MRI Biomarkers Gain Ground as Endpoints in Neurodegenerative Disease Trials and Diagnosis

Quantitative neuroimaging measures are emerging as critical biomarkers for both guiding clinical trials and improving diagnosis in a range of neurodegenerative diseases, according to recent consensus statements and research reviews. Two separate bodies of work highlight how magnetic resonance imaging (MRI) techniques can provide objective, sensitive measures of disease pathology and progression, supplementing or enhancing traditional clinical assessments.

In hereditary cerebellar ataxias, which include spinocerebellar ataxias SCA1, SCA2, and SCA3, as well as Friedreich ataxia, the Ataxia Global Initiative MRI Biomarkers Working Group has published a consensus statement reviewing candidate MRI end-points for clinical trials. These diseases are characterized by progressive gait ataxia, reduced fine motor coordination, and speech impairments secondary to neurodegeneration primarily affecting the cerebellum, brainstem, and/or spinal cord. The first disease-modifying therapy for any inherited ataxia was approved by the US Food and Drug Administration and the European Medicines Agency for treatment of Friedreich ataxia in 2022, and a rapidly increasing number of other candidate treatments are in the clinical trial pipeline. These candidates include small-molecule therapies and gene silencing or gene editing interventions.

Clinical outcome assessments, such as the Scale for the Assessment and Rating of Ataxia and the Friedreich Ataxia Rating Scale, are the current gold-standard trial end-points. However, natural history studies indicate that use of these scales necessitates sample sizes of 71–274 people per arm to detect a 50% slowing of disease with 80% statistical power in two-group interventional trials lasting one year. This requirement poses a barrier to trial feasibility in these rare diseases. The consensus statement provides evidence-based, disease-specific recommendations for MRI end-points to overcome these limitations. Candidate imaging measures include regional cerebellar and brainstem volume, spinal cord structure, white matter microstructure via diffusion MRI, and tissue composition via magnetic resonance spectroscopy and susceptibility MRI.

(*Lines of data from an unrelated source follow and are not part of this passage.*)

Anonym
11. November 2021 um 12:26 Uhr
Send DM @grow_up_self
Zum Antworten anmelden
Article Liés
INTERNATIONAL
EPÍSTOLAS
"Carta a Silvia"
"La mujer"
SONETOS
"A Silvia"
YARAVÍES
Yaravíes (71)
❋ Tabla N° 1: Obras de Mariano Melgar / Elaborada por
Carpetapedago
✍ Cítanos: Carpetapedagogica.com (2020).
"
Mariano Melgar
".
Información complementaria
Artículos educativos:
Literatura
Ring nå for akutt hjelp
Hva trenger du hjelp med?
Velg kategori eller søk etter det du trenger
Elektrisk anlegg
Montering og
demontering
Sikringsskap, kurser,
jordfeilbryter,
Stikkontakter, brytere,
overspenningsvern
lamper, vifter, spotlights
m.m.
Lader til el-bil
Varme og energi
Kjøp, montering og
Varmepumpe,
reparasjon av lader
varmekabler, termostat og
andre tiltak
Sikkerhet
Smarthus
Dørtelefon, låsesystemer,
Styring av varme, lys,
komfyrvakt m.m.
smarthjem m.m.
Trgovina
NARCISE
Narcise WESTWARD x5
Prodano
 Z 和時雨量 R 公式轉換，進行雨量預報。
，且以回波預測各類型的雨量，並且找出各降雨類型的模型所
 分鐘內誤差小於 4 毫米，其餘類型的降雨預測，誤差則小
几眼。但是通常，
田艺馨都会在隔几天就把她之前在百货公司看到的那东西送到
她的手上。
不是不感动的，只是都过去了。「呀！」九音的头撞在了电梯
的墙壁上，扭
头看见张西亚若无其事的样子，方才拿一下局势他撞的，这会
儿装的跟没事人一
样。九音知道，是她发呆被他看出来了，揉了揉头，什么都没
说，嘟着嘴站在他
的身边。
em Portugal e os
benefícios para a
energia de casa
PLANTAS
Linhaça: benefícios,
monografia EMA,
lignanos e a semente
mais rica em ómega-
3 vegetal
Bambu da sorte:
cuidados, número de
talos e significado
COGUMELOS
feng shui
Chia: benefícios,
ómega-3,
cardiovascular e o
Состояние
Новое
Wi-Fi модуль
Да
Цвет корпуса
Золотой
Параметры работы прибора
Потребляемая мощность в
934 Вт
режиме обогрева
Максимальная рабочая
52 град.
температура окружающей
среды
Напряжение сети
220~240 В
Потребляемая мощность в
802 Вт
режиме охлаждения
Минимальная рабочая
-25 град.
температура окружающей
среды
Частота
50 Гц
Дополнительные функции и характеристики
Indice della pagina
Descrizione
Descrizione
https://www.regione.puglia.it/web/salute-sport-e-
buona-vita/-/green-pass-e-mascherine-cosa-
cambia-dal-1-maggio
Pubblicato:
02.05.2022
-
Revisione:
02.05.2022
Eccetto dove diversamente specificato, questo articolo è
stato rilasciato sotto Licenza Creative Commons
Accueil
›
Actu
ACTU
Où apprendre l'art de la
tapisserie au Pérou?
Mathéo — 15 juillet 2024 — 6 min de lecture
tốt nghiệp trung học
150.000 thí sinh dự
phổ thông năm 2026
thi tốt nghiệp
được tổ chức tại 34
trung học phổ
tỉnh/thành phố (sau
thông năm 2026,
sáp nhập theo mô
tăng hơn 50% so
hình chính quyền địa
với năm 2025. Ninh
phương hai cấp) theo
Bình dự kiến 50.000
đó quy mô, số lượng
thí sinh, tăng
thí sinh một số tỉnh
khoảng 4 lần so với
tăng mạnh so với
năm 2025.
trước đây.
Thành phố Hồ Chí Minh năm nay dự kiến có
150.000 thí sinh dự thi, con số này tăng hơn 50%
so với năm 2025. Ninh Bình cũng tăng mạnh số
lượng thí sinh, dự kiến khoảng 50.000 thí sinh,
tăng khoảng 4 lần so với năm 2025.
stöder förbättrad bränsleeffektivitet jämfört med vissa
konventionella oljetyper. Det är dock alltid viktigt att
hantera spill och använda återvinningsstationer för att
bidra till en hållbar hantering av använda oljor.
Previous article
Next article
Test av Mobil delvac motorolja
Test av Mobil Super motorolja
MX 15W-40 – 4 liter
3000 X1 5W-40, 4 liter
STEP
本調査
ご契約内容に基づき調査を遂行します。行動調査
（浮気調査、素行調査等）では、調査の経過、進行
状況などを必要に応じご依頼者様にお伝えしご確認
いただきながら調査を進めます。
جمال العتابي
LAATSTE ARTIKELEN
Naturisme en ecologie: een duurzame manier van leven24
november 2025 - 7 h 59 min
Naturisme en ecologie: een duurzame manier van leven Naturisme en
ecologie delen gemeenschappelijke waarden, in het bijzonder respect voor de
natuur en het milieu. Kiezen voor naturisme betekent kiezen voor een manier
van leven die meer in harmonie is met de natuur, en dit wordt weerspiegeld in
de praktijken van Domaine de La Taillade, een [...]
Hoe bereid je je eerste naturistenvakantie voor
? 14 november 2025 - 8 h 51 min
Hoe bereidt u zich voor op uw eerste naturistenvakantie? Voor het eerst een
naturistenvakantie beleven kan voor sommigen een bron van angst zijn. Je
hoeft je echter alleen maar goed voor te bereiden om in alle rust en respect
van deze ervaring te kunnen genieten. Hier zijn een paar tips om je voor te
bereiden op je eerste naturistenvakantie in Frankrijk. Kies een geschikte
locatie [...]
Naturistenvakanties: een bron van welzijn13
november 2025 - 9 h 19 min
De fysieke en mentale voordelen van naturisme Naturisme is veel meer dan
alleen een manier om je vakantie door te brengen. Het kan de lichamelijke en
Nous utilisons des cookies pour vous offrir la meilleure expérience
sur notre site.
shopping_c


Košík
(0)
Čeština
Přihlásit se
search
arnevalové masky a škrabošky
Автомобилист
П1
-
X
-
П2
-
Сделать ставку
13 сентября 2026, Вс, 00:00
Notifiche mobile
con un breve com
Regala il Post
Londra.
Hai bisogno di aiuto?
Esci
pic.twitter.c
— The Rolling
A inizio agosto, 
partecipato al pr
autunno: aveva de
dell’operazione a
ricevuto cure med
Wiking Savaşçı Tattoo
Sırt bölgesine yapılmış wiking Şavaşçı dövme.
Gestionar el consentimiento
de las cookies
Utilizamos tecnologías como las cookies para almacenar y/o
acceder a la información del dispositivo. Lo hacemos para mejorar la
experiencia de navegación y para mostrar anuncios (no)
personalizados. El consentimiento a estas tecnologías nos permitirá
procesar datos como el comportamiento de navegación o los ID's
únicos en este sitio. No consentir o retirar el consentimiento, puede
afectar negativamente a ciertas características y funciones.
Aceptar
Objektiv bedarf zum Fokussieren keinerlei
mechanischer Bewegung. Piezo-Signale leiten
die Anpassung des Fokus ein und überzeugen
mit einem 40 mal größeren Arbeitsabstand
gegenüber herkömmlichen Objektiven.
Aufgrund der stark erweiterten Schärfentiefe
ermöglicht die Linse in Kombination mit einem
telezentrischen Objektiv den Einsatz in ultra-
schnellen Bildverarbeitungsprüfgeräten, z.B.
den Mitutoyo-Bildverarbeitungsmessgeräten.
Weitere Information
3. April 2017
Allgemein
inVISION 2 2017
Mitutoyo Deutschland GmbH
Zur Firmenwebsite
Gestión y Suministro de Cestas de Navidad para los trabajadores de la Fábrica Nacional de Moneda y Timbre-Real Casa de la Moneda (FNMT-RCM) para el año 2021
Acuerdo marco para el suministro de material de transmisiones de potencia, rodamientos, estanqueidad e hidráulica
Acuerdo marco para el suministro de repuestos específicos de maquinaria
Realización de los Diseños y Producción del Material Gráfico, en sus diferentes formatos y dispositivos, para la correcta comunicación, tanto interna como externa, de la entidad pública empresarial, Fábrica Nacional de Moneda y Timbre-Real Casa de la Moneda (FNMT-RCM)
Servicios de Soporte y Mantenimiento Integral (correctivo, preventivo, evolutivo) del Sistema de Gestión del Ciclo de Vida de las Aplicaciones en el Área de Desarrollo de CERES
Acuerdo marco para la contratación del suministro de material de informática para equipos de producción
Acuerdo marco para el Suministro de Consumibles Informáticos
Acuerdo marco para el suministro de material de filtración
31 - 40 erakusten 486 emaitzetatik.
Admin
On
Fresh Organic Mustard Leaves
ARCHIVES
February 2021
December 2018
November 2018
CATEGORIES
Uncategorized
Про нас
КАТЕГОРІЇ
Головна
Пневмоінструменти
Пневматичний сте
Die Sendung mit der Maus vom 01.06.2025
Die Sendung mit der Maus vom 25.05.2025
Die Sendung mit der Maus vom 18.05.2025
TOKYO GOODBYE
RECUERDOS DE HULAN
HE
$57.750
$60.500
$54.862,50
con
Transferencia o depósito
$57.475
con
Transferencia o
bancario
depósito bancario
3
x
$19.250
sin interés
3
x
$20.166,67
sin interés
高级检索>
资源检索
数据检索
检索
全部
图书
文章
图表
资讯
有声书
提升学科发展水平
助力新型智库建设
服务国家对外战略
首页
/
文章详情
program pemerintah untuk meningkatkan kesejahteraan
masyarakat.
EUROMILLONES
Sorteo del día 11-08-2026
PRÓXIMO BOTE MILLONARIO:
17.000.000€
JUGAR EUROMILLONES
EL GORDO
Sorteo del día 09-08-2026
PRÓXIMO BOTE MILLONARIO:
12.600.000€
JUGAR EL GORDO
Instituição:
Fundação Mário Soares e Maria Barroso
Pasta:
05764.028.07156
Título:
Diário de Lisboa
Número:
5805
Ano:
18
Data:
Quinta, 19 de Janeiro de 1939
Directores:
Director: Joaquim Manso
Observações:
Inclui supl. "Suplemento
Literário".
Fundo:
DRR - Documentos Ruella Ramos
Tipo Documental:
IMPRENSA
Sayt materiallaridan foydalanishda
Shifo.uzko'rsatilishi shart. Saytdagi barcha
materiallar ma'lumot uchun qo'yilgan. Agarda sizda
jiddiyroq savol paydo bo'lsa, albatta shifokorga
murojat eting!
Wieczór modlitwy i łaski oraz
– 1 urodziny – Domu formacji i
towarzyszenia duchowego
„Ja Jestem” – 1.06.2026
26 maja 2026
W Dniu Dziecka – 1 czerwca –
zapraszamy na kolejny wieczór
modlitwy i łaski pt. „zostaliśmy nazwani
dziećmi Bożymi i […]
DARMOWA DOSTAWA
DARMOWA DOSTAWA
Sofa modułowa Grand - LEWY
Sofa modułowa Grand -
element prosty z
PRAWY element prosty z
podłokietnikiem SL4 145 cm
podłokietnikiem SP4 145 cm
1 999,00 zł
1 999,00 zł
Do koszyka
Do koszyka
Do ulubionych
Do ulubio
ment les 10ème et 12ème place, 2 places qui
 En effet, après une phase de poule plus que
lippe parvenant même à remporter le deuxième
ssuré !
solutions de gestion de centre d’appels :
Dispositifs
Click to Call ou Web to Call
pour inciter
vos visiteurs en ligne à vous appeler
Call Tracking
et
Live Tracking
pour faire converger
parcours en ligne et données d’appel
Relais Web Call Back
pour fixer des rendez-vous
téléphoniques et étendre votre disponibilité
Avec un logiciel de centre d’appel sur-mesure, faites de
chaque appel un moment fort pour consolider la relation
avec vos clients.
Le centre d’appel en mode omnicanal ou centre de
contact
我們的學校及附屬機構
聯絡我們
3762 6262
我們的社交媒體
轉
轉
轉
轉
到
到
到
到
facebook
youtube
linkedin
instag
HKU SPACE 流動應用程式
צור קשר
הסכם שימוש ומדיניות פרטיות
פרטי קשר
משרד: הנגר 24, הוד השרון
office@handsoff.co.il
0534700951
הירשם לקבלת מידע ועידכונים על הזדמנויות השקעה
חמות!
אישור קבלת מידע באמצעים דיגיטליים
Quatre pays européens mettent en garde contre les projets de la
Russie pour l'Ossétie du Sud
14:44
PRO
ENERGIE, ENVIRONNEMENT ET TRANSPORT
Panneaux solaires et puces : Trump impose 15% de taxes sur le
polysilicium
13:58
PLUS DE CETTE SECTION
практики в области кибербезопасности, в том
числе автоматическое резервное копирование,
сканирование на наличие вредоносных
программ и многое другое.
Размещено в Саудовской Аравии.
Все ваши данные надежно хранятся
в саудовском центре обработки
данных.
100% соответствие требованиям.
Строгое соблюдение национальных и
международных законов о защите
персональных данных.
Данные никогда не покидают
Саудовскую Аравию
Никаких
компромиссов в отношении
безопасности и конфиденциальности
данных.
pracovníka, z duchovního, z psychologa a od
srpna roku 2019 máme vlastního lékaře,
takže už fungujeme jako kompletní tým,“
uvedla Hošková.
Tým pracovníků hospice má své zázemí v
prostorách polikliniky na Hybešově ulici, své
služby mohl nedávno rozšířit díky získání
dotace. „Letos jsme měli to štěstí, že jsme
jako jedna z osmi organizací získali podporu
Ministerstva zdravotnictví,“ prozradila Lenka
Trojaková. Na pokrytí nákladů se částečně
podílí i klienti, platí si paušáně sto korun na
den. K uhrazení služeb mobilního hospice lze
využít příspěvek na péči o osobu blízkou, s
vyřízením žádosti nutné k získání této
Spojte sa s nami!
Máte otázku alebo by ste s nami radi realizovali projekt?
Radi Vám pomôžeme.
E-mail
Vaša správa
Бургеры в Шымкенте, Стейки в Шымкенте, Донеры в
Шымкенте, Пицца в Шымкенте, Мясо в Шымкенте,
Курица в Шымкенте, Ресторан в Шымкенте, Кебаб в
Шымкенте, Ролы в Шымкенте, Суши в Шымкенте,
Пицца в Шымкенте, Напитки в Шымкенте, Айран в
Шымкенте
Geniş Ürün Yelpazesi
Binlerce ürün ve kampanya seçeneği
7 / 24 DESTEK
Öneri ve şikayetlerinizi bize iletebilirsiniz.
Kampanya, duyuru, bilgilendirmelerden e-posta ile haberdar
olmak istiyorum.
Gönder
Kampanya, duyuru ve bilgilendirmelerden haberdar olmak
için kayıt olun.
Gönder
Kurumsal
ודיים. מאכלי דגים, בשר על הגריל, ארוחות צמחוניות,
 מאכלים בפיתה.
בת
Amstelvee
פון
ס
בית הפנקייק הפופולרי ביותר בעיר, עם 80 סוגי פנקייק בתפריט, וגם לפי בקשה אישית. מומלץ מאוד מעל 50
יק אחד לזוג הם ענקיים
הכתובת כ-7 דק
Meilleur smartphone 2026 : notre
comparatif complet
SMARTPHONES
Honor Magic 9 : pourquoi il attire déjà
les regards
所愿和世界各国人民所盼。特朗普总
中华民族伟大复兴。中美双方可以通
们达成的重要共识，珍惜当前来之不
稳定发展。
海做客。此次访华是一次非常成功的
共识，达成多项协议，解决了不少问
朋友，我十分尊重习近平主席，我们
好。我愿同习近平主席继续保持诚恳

A parallel advance is occurring in the use of functional MRI (fMRI) for diagnosing and understanding multiple system atrophy (MSA). MSA is a neurodegenerative disorder characterized by α-synuclein pathology, autonomic dysfunction, parkinsonism, and cerebellar ataxia. The peak age of onset is in the sixth decade of life, with a current estimated prevalence of 1.9–4.9 per 100,000 people and a median survival of 6–10 years from symptom onset. The disease is classified into two subtypes: the parkinsonian subtype (MSA-P) and the cerebellar subtype (MSA-C), based on core symptoms.

Early diagnosis of MSA remains difficult due to the substantial overlap of initial motor symptoms with other parkinsonian syndromes, including Parkinson's disease and progressive supranuclear palsy. Recent research demonstrates that resting-state fMRI can capture subtype-specific network connectivity patterns, reflecting the respective underlying pathologies. The parkinsonian subtype shows predominant basal ganglia–cortical disruption, while the cerebellar subtype shows cerebellar–cortical disconnection. Furthermore, fMRI can distinguish MSA from Parkinson's disease and progressive supranuclear palsy based on characteristic disruptions in cerebellar-cortical network connectivity.

Beyond diagnosis, fMRI has shown potential in evaluating treatment effects. Neuromodulatory interventions such as transcranial magnetic stimulation have been associated with measurable network changes. Existing studies on fMRI in MSA, however, remain constrained by small sample sizes, single-center designs, and methodological variability. Future research directions include large, multicenter trials and standardized imaging protocols.

For the ataxias, the consensus statement also recommends further research to address remaining knowledge gaps. The objective characteristics of imaging biomarkers—objectivity, reproducibility, sensitivity to change, and applicability across a broad range of disease stages—are cited as favorable for their use as surrogate or early-phase primary outcome measures for treatment monitoring and participant selection. The ability to identify gene-positive individuals before symptom manifestation in hereditary ataxias raises the possibility of enrolling participants into preventive trials, but biomarker data are key for participant selection and outcome monitoring in such trials.